"Hak, sayısız güzel isimleri bakımından emrin tümünü içeren kuşatıcı bir varlıkta isimlerini tek tek görmek ve o varlık vasıtasıyla kendi sırrının kendisine görülmesini diledi; varlık ile nitelenmiş olması nedeniyle "kendisini görmek istedi" de denilebilir; Çünkü bir şeyin kendisini kendisi vasıtasıyla görmesi, ayna gibi başka bir şeyde görmesine benzemez. Aynada nefsini, kendisine bakılan cismin yansıttığı biçimde görür. O yer olmadan ve kişi o yere bakmadan önce böyle bir biçim ortaya çıkmazdı. Bunun için Hak bütün alemi ruhsuz bir beden gibi yarattı. Adem tıpkı cilasız bir ayna gibi oldu."

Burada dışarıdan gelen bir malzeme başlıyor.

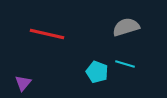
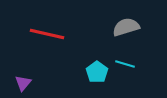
cyan pentagon: rotated 15 degrees clockwise
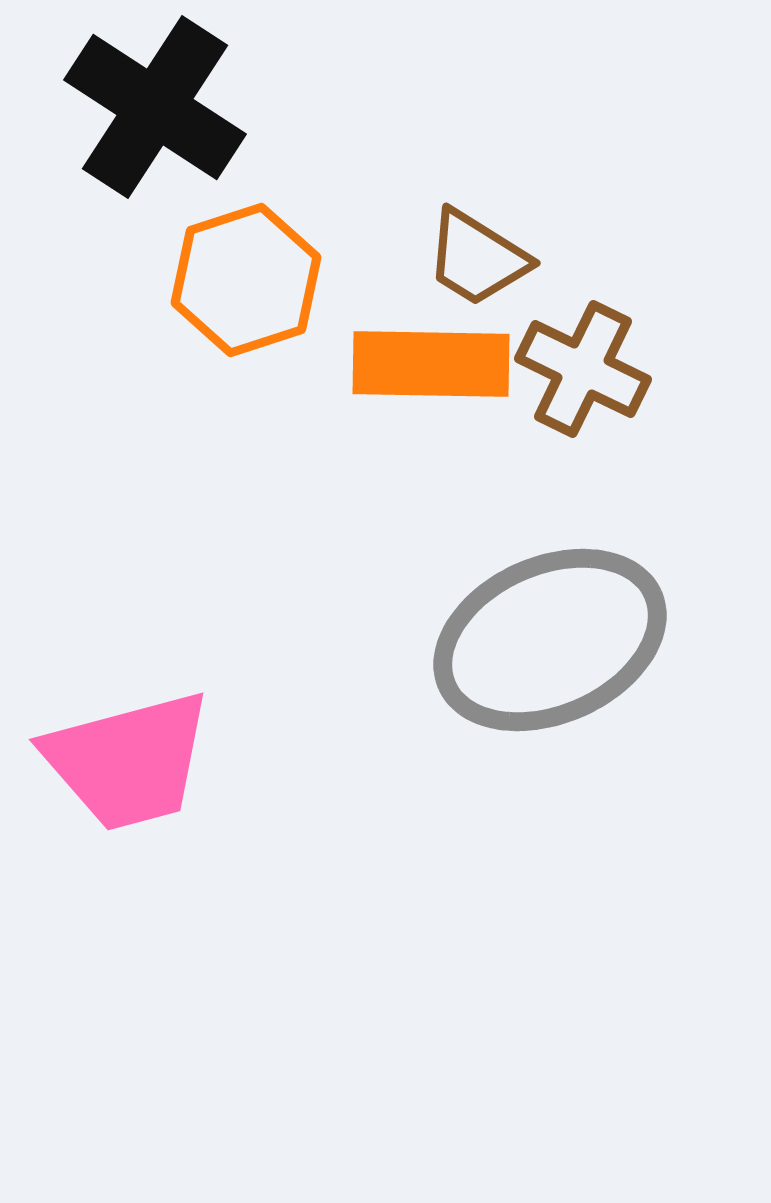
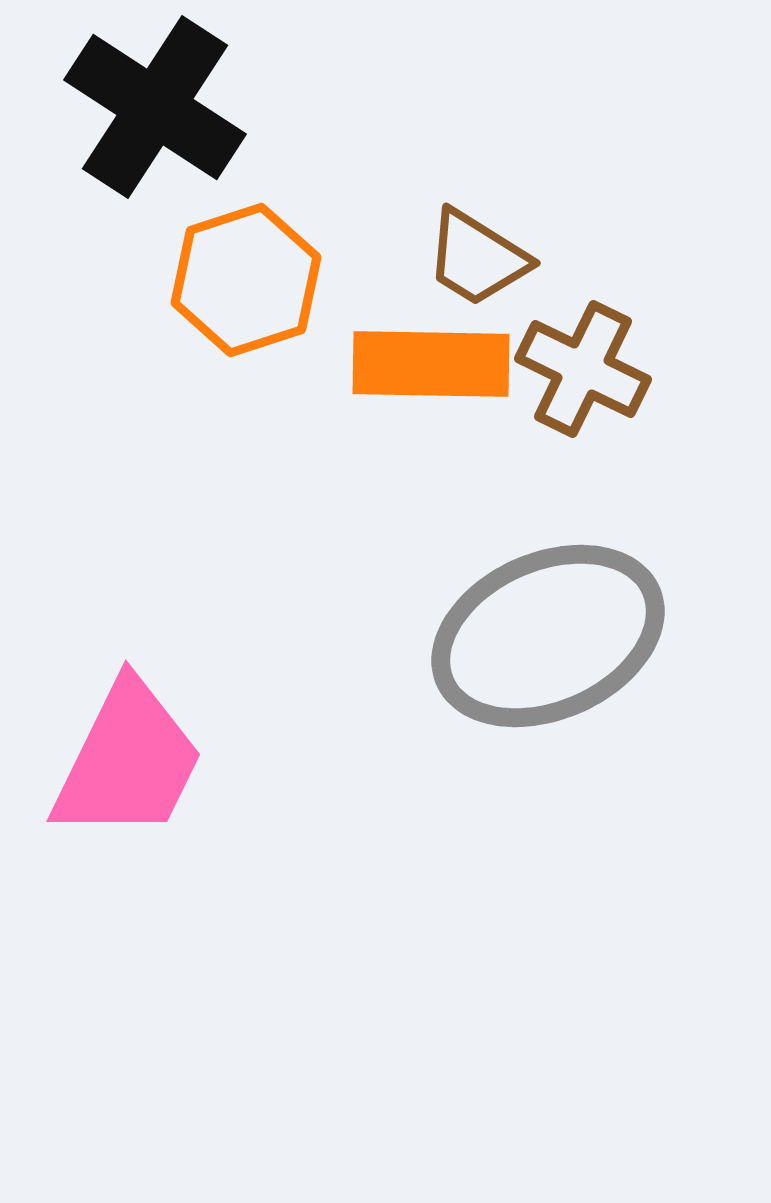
gray ellipse: moved 2 px left, 4 px up
pink trapezoid: rotated 49 degrees counterclockwise
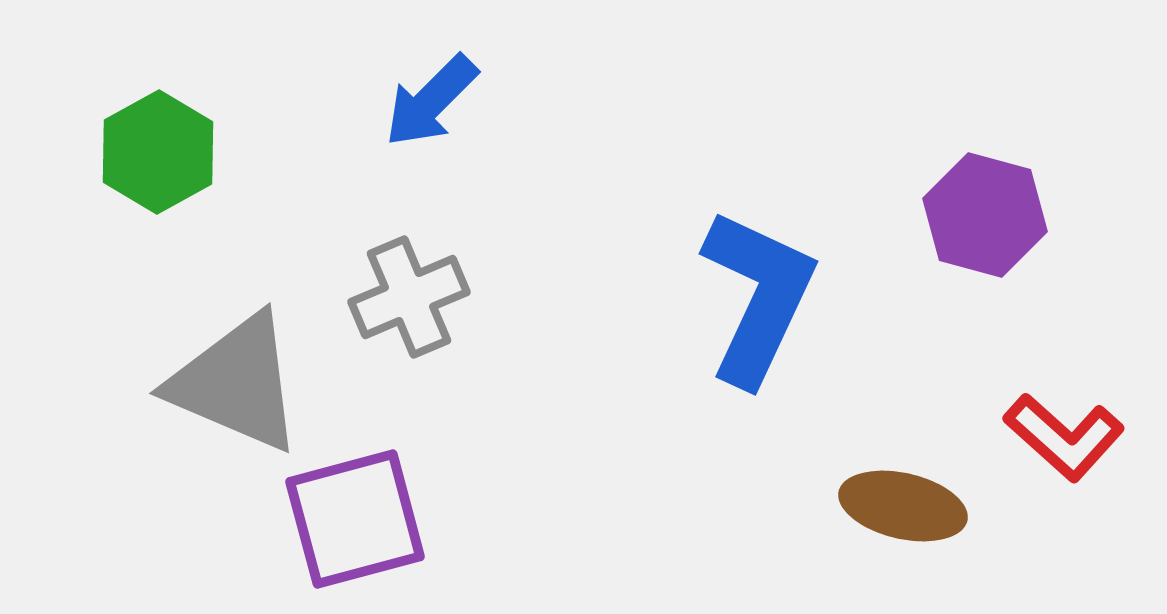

Bir şeyin doğası O şeyin gayesidir. (Aristotales). Nasıl ki bebek gayesine ulaşınca O'na insan diyorsak, Alemin gayesi de İnsan'a ulaşmaktır. Alem İnsan'a, gayesine ulaşınca Alem, Alem olur.
Bu sebeple İnsansız bir alemi, ruhsuz bir bedene benzetmiştir. Nasıl ki cilasız bir ayna hiçbir şey göstermiyorsa, Âdemsiz bir alemde isimlerinin görünür olması mümkün değildir. İnsan derken, insan bedeninden bahsetmiyoruz. İnsanı Kamil denilen Halife İnsandan, isimleri ile ortaya çıkan varlıktan bahsediyoruz. Kamil insanda Alem gayesine ulaşmış Alem olur. Nasıl ki ayna cilalandığında O'na ayna diyorsak, Alem de tasviye olduğunda Alem olur. Tasviye olmamış Alem daha sürecini tamamlamadığı için doğasına ulaşmamaıştır. Alemin doğasına ulaşması ancak insanın kemale ulaşması ile mümkündür. Aynanın Aynalığa ulaşması ancak aynaya bakanın biçiminin aynaya ulaşması ile mümkün olması gibi.

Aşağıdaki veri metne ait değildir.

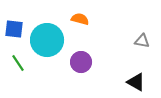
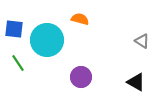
gray triangle: rotated 21 degrees clockwise
purple circle: moved 15 px down
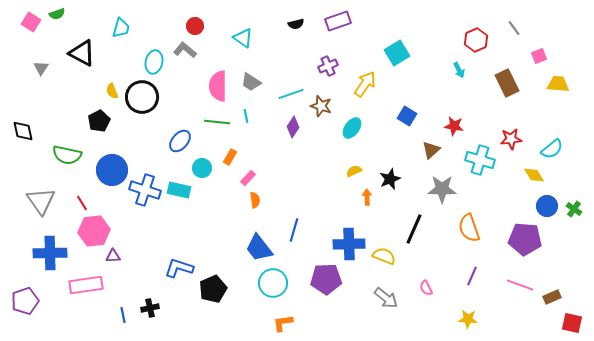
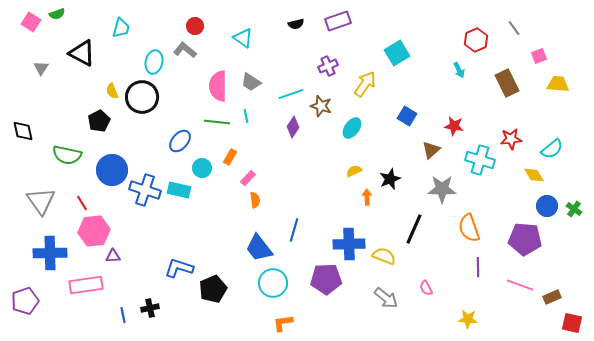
purple line at (472, 276): moved 6 px right, 9 px up; rotated 24 degrees counterclockwise
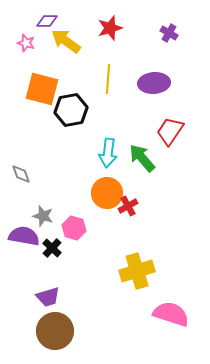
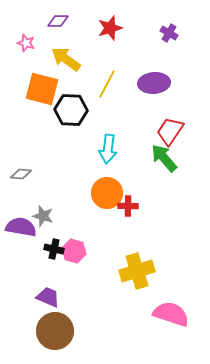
purple diamond: moved 11 px right
yellow arrow: moved 18 px down
yellow line: moved 1 px left, 5 px down; rotated 24 degrees clockwise
black hexagon: rotated 12 degrees clockwise
cyan arrow: moved 4 px up
green arrow: moved 22 px right
gray diamond: rotated 65 degrees counterclockwise
red cross: rotated 30 degrees clockwise
pink hexagon: moved 23 px down
purple semicircle: moved 3 px left, 9 px up
black cross: moved 2 px right, 1 px down; rotated 30 degrees counterclockwise
purple trapezoid: rotated 140 degrees counterclockwise
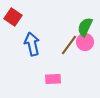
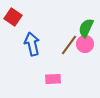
green semicircle: moved 1 px right, 1 px down
pink circle: moved 2 px down
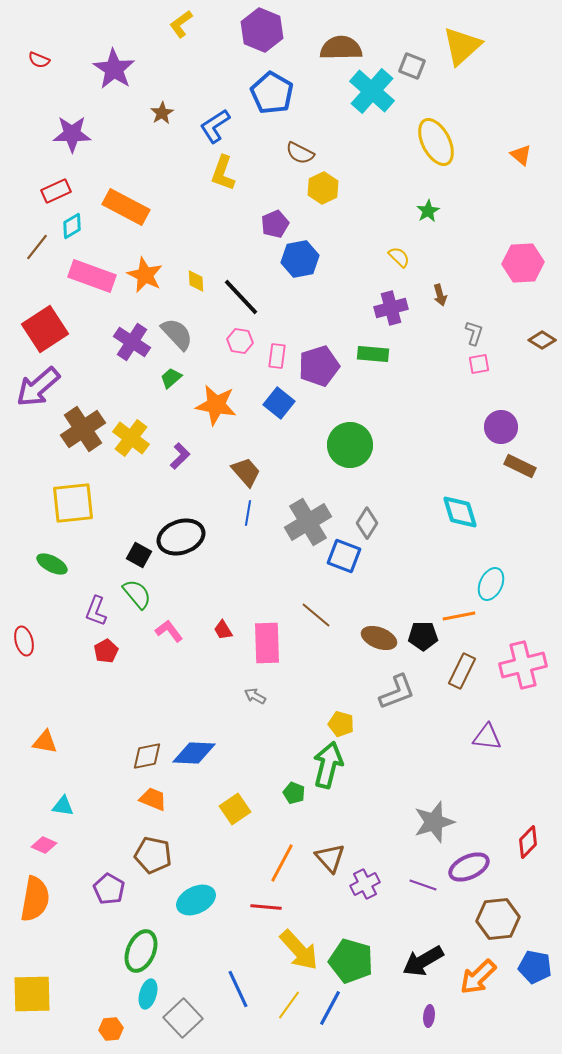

"İlahi hüküm şunu gerektirir: Hak bir yeri tesviye ettiğinde O yer, Haktan gelen bir ruh kabul eder. Bu kabul, o şeye "Ruh üflemek" (Fenefahna fiha min ruhina {Enbiya-91}) diye ifade edilir."
Haktan gelen bir ruh kabul etmesi, cilalanmış aynanın görüntüyü kabul etmesi gibidir. Aynada ki görüntü nasıl aynaya ait değilse, Alemde ki görünen isim ve sıfatlar da aleme ait değildir. Alem isim ve sıfatların sergilendiği bir sahne gibidir, sahnede ki perde gibidir. Nasıl ki perdenin kendisine ait görüntüsü olmadığı için perdede görüntüler aks ediyorsa, aleminde kendisine ait bir anlamı; ruhu yoktur. Ay'ın kendisine ait ışığı olmadığı gibi. Arzulanan şeyin kendisine ulaştığımızda, o şeyde Arzumuzu bulamayışımız gibi. Aynanın yada perdenin gayesi ancak görüntünün aksetmesinden ibarettir.
"Kabul, düzenlenmiş surette, sürekli ve daimi olan tecelli akışını almasının yeteneğinin ortaya çıkmasıdır. Bu akış sürekli ve kesintisizdir. O halde geride yalnızca kabul eden vardır ve o da Hakkın en mukaddes feyzinden meydana gelmiştir."
"La ilahe illallah" Allahtan başka ilah yoktur. Alemde ilahilik yoktur, ancak alemde Allah'a ait hükümler görünür. Alem sürekli ve daimi olarak hükümlerin akışını kabul eder. Kişilerin rollerini ve bu rollerin hükümlerini kabul edişi gibi. Kişinin ebeveyn rolünü ve ebeveynliğinin hükümlerini kabulü gibi. Hükümler derken, kişide ortaya çıkan duygulardır. Annelik ve babalık duygusunun kişide hükmetmesi gibi. Duygular azaları yönetir. Gözün, Anne gözü olması, gözden gören bir duygunun hükmüdür. "işiten kulak, gören göz".